Unter dem Motto „So viel du brauchst“ bringt der Evangelische Kirchentag vom 1. bis zum 5. Mai 2013 in Hamburg Menschen aus aller Welt und verschiedener Glaubensrichtungen zusammen. Wir von der GEPA freuen uns, das bunte Event als offizieller Partner zu begleiten!

Kräftig, würzig, fair: Der Kirchentagskaffee 2013

Der bio-faire „Kirchentagskaffee“ stammt 2013 von der GEPA. Die kräftig-würzige Arabica-Robustamischung „So viel du brauchst“ ist als 250-Gramm-Päckchen in KirchentagsShops auf dem Messegelände sowie im Zentrum Hamburgs erhältlich – wo genau, erfahren Sie hier: www.kirchentag.de

Gut versorgt

Auch die Verwaltung bezieht Kaffee, Tee, Schokolade, Gebäck ausschließlich von der GEPA. Sie versorgt damit alle Helferinnen und Helfer sowie die Herbergen. Die GEPA stellt dem DEKT darüber hinaus Kaffeemaschinen zur Verfügung.
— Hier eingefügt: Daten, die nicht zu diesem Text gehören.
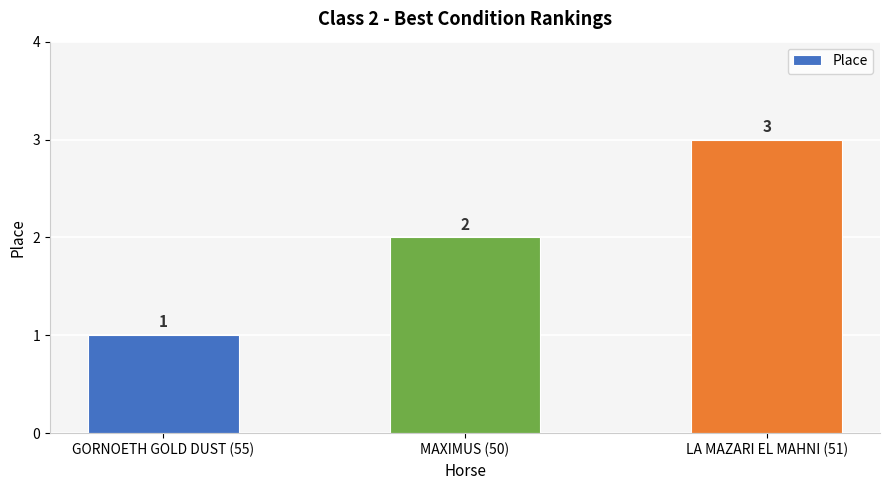

What is the change in value from MAXIMUS (50) to LA MAZARI EL MAHNI (51)?

+1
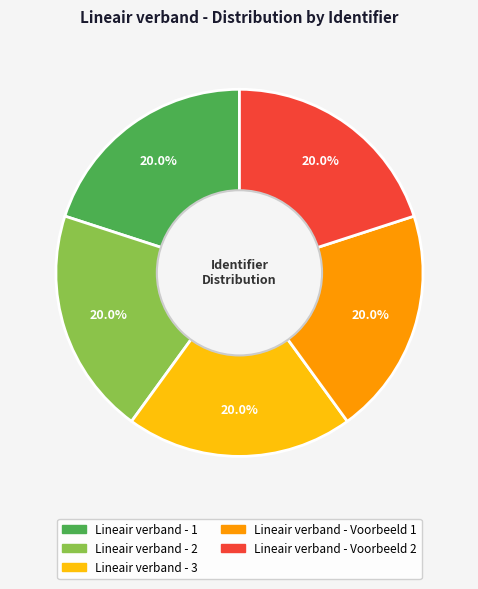

How much of the chart is everything except Lineair verband - Voorbeeld 2?

80.0%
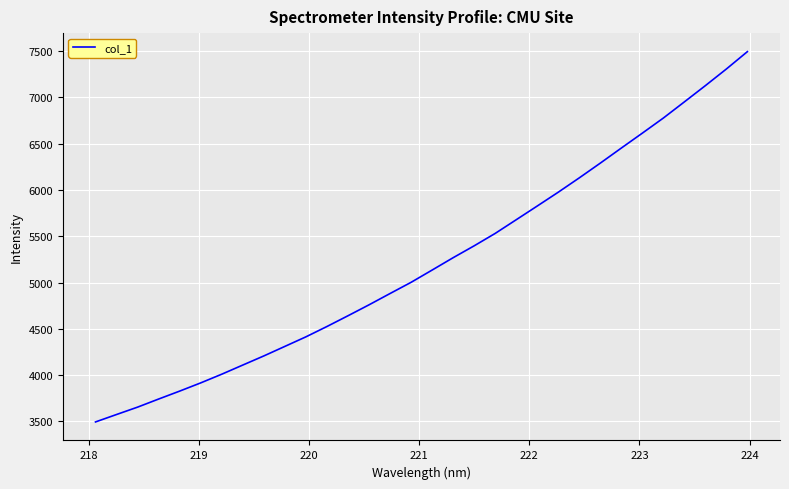

What is the maximum value shown in the chart?

7495.1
Barista Arash Etemadi zaubert GEPA-Kaffeespezialitäten.

Dialog und Austausch

Podiumsdiskussion „Unser tägliches Brot gib uns heute“

Unter dem Motto „Unser tägliches Brot gib uns heute“ diskutiert eine Vertreterin oder ein Vertreter der GEPA am 4.5. von 11 bis 13 Uhr auf der Bühne am Fischmarkt zum Thema Ernährung in Deutschland und weltweite Verantwortung, faire Beschaffung und Ernährung auf dem Kirchentag. Mit von der Partie sind unter anderem Barbara Kamradt, Leiterin Nachhaltige Landwirtschaft bei Greenpeace, und Cornelia Füllkrug-Weitzel, Präsidentin von Brot für die Welt.
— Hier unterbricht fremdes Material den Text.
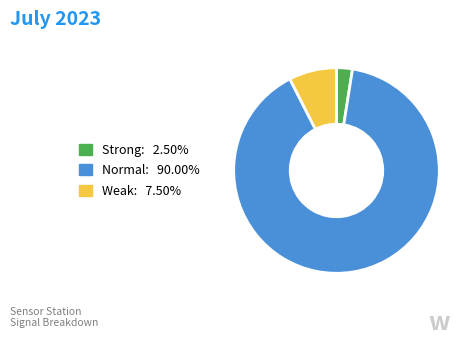

Is the sum of Normal: 90.00% and Strong: 2.50% greater than half?

Yes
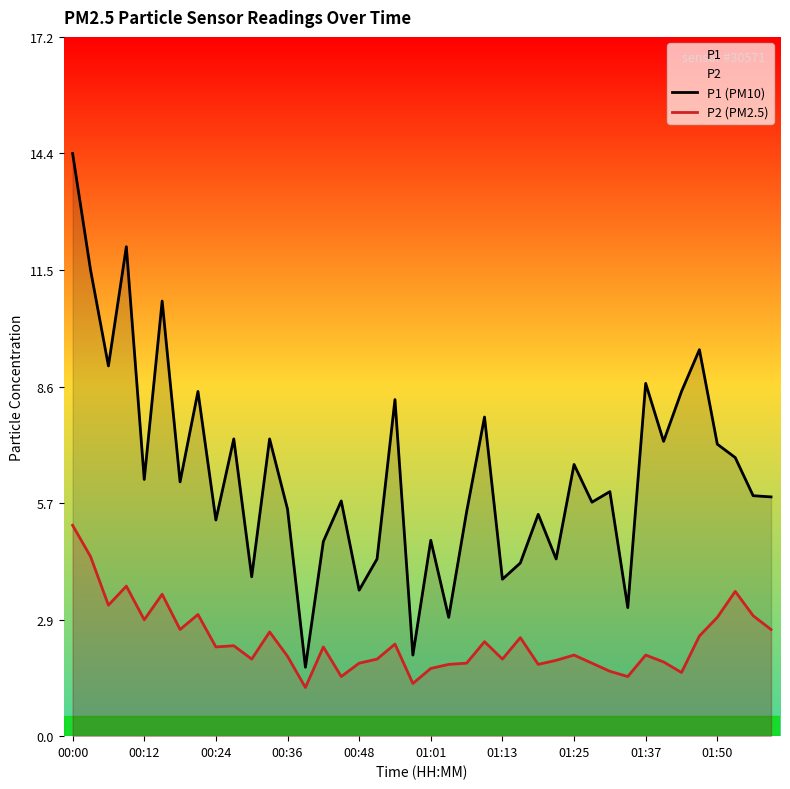

At which label does P1 (PM10) first exceed 6?

00:00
Talkrunde „Kleine Schritte, große Würfe“

Parallel zum Kirchentag nimmt GEPA-Geschäftsführer Thomas Speck an der Talkrunde „Kleine Schritte, große Würfe – wie die Welt verändern?“ der Zeitschrift „publik forum“ teil. Reicht es, wenn Millionen Menschen kleine Schritte gehen, indem sie beispielsweise fair gehandelte Produkte kaufen? Oder wird die Welt nur mit einem anderen Wirtschaftssystem besser? Darüber diskutiert Thomas Speck am 4.5. von 10.30 bis 13 Uhr in der Kirche Palmaille in Hamburg-Altona mit dem grünen EU-Abgeordneten Sven Giegold, der Mitbegründerin der Berliner Tafel Sabine Werth und dem Gemeinwohl-Ökonomen Christian Felber.